Our study also has significant limitations. This is an observational study that cannot establish causality, although SNPs for each individual person are fixed at the time of gamete formation before changes in eGFR over time thereby establishing temporal precedence. We note the association of PRS with baseline eGFR and eGFR-based higher CKD stage, which are both ‘static’ measures that were ‘fixed’ at the start of our observation period. One can postulate that the subjects identified with an increased genetic risk might already be vulnerable to GFR decline since childhood. Studies that measure serial eGFRs from infancy to adulthood will be required to test this hypothesis. While, the size of estimated effects was somewhat modest, with relative risks ranging from 1.14 to 1.42, they are similar to the effect sizes reported in previous PRSs for renal outcomes [23, 2831]. Our study also revealed no association between the PRS and linear rates of eGFR change in the overall cohort. This observation may be due to the relatively short follow-up time (~ three to five years).

While the serum creatinine based GFR estimating equations are commonly used to track kidney function in clinical practice, serum creatinine levels are influenced by non-GFR determinants, e.g., diet and muscle mass. While we controlled for BMI in our adjusted models and restricted analyses to participants with predominately European ancestry, there is a possibility that the PRS might influence one or more of the non-GFR-determinants of serum creatinine. Another limitation is that we did not have data on proteinuria, a variable that is known to be associated with the progression of CKD [56]. The subjects in the WTC cohort were relatively young and were diagnosed with few co-morbid conditions. Thus, we could not determine the association of our PRS with the ‘hard’ renal outcomes e.g., doubling of serum creatinine levels or ESKD. Our findings are also limited by the fact that the co-morbid conditions were all self-reported and were not defined via diagnostic codes and data on the duration of comorbidities was not available. Our study was restricted to predominantly Americans of European ancestry. Studies involving genomic data to calculate PRSs from other ancestries are required to reduce health care disparities. Recent data suggests that women compared to men have lower decline in GFR over time [57]. While our sensitivity analysis restricted to only men showed consistent results, our cohort had very few females (7%). Future studies to the genetic risk of sex-related differences in GFR decline and CKD are warranted. Finally, most subjects were first responders (police officers, EMT, construction workers). These factors limit the generalizability of our findings.
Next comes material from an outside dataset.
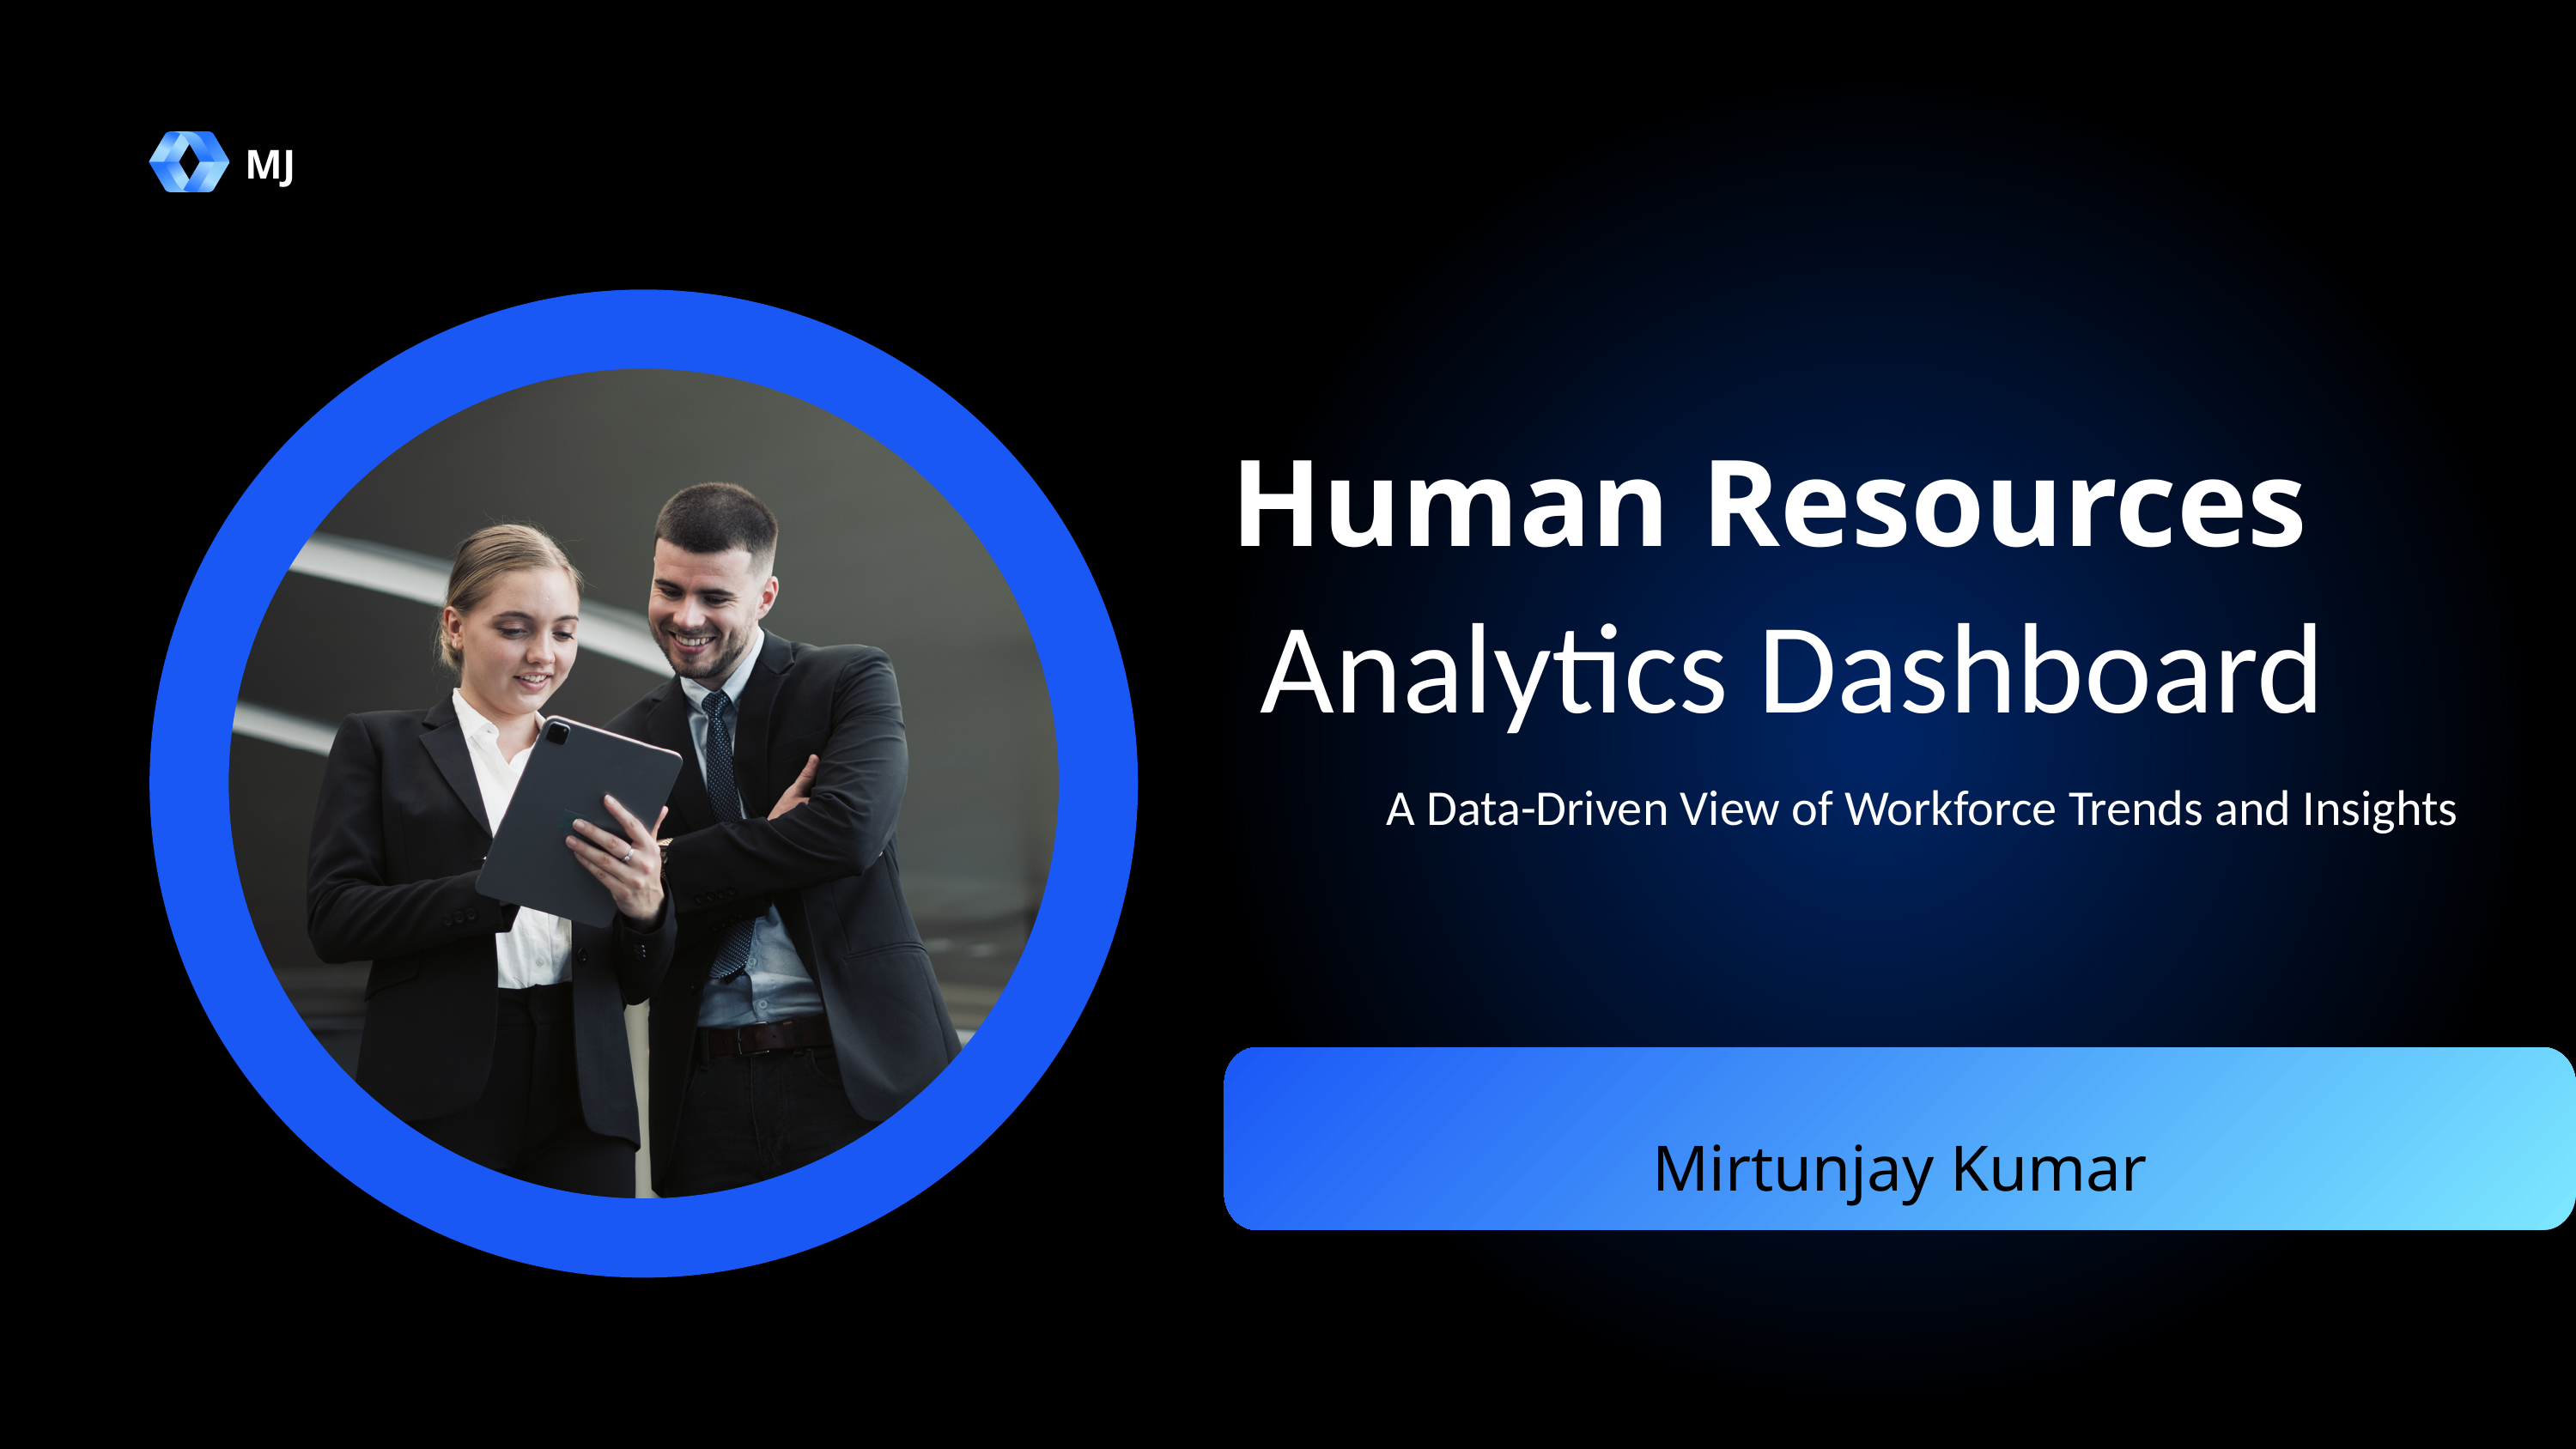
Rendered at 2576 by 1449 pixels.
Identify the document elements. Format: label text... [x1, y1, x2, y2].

In conclusion, we report that genetic markers in the aggregate are associated with decline in eGFR among middle-aged, relatively healthy individuals even after accounting for traditional risk factors of CKD progression. Our findings will need to be validated in larger multi-ethnic cohorts with longer follow-up periods to provide insight into the potential associations with advanced kidney disease.